TASK BRIEF >> Copy every record verbatim but exclude the pictures.

Dataset entries >>
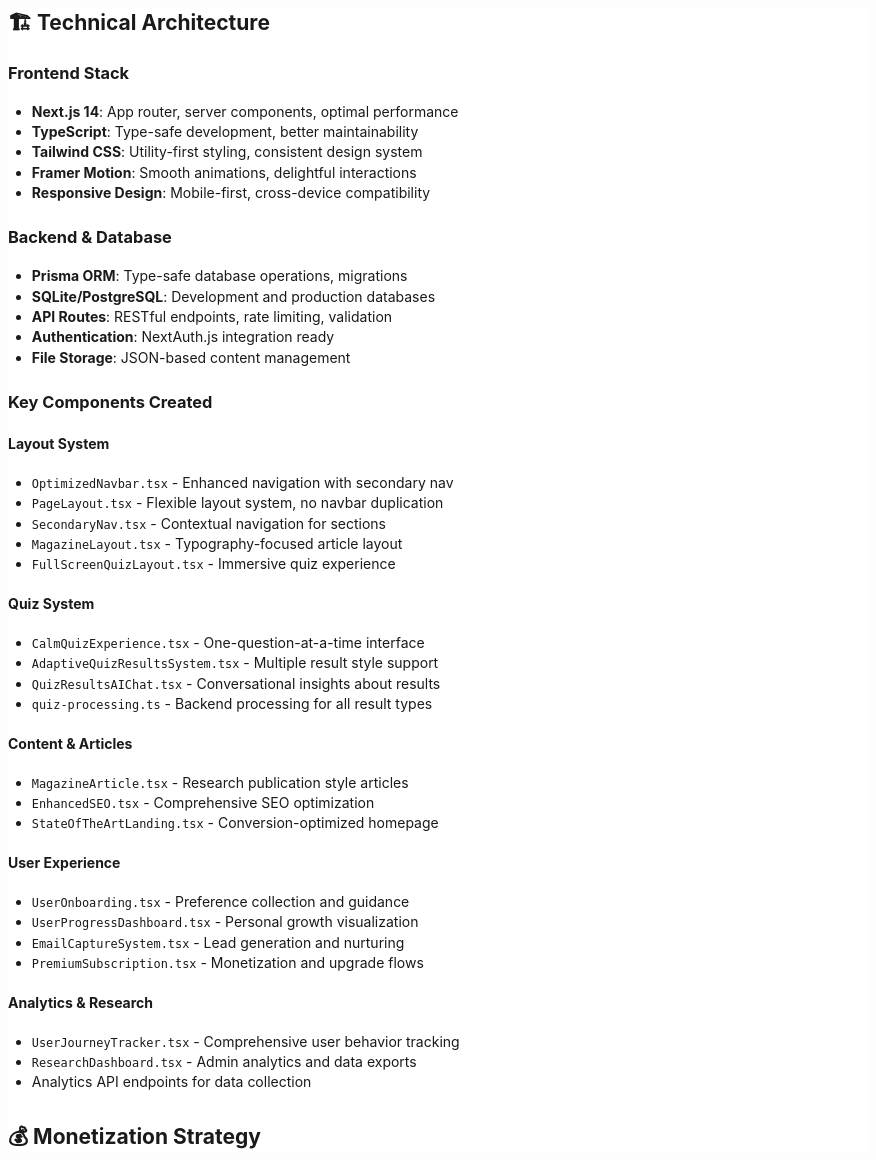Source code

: ## 🏗️ **Technical Architecture**

### **Frontend Stack**
- **Next.js 14**: App router, server components, optimal performance
- **TypeScript**: Type-safe development, better maintainability
- **Tailwind CSS**: Utility-first styling, consistent design system
- **Framer Motion**: Smooth animations, delightful interactions
- **Responsive Design**: Mobile-first, cross-device compatibility

### **Backend & Database**
- **Prisma ORM**: Type-safe database operations, migrations
- **SQLite/PostgreSQL**: Development and production databases
- **API Routes**: RESTful endpoints, rate limiting, validation
- **Authentication**: NextAuth.js integration ready
- **File Storage**: JSON-based content management

### **Key Components Created**

#### **Layout System**
- `OptimizedNavbar.tsx` - Enhanced navigation with secondary nav
- `PageLayout.tsx` - Flexible layout system, no navbar duplication
- `SecondaryNav.tsx` - Contextual navigation for sections
- `MagazineLayout.tsx` - Typography-focused article layout
- `FullScreenQuizLayout.tsx` - Immersive quiz experience

#### **Quiz System**
- `CalmQuizExperience.tsx` - One-question-at-a-time interface
- `AdaptiveQuizResultsSystem.tsx` - Multiple result style support
- `QuizResultsAIChat.tsx` - Conversational insights about results
- `quiz-processing.ts` - Backend processing for all result types

#### **Content & Articles**
- `MagazineArticle.tsx` - Research publication style articles
- `EnhancedSEO.tsx` - Comprehensive SEO optimization
- `StateOfTheArtLanding.tsx` - Conversion-optimized homepage

#### **User Experience**
- `UserOnboarding.tsx` - Preference collection and guidance
- `UserProgressDashboard.tsx` - Personal growth visualization
- `EmailCaptureSystem.tsx` - Lead generation and nurturing
- `PremiumSubscription.tsx` - Monetization and upgrade flows

#### **Analytics & Research**
- `UserJourneyTracker.tsx` - Comprehensive user behavior tracking
- `ResearchDashboard.tsx` - Admin analytics and data exports
- Analytics API endpoints for data collection

## 💰 **Monetization Strategy**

EXERCISE SOLUTION >>
Source code

: ## 🏗️ **Technical Architecture**

### **Frontend Stack**
- **Next.js 14**: App router, server components, optimal performance
- **TypeScript**: Type-safe development, better maintainability
- **Tailwind CSS**: Utility-first styling, consistent design system
- **Framer Motion**: Smooth animations, delightful interactions
- **Responsive Design**: Mobile-first, cross-device compatibility

### **Backend & Database**
- **Prisma ORM**: Type-safe database operations, migrations
- **SQLite/PostgreSQL**: Development and production databases
- **API Routes**: RESTful endpoints, rate limiting, validation
- **Authentication**: NextAuth.js integration ready
- **File Storage**: JSON-based content management

### **Key Components Created**

#### **Layout System**
- `OptimizedNavbar.tsx` - Enhanced navigation with secondary nav
- `PageLayout.tsx` - Flexible layout system, no navbar duplication
- `SecondaryNav.tsx` - Contextual navigation for sections
- `MagazineLayout.tsx` - Typography-focused article layout
- `FullScreenQuizLayout.tsx` - Immersive quiz experience

#### **Quiz System**
- `CalmQuizExperience.tsx` - One-question-at-a-time interface
- `AdaptiveQuizResultsSystem.tsx` - Multiple result style support
- `QuizResultsAIChat.tsx` - Conversational insights about results
- `quiz-processing.ts` - Backend processing for all result types

#### **Content & Articles**
- `MagazineArticle.tsx` - Research publication style articles
- `EnhancedSEO.tsx` - Comprehensive SEO optimization
- `StateOfTheArtLanding.tsx` - Conversion-optimized homepage

#### **User Experience**
- `UserOnboarding.tsx` - Preference collection and guidance
- `UserProgressDashboard.tsx` - Personal growth visualization
- `EmailCaptureSystem.tsx` - Lead generation and nurturing
- `PremiumSubscription.tsx` - Monetization and upgrade flows

#### **Analytics & Research**
- `UserJourneyTracker.tsx` - Comprehensive user behavior tracking
- `ResearchDashboard.tsx` - Admin analytics and data exports
- Analytics API endpoints for data collection

## 💰 **Monetization Strategy**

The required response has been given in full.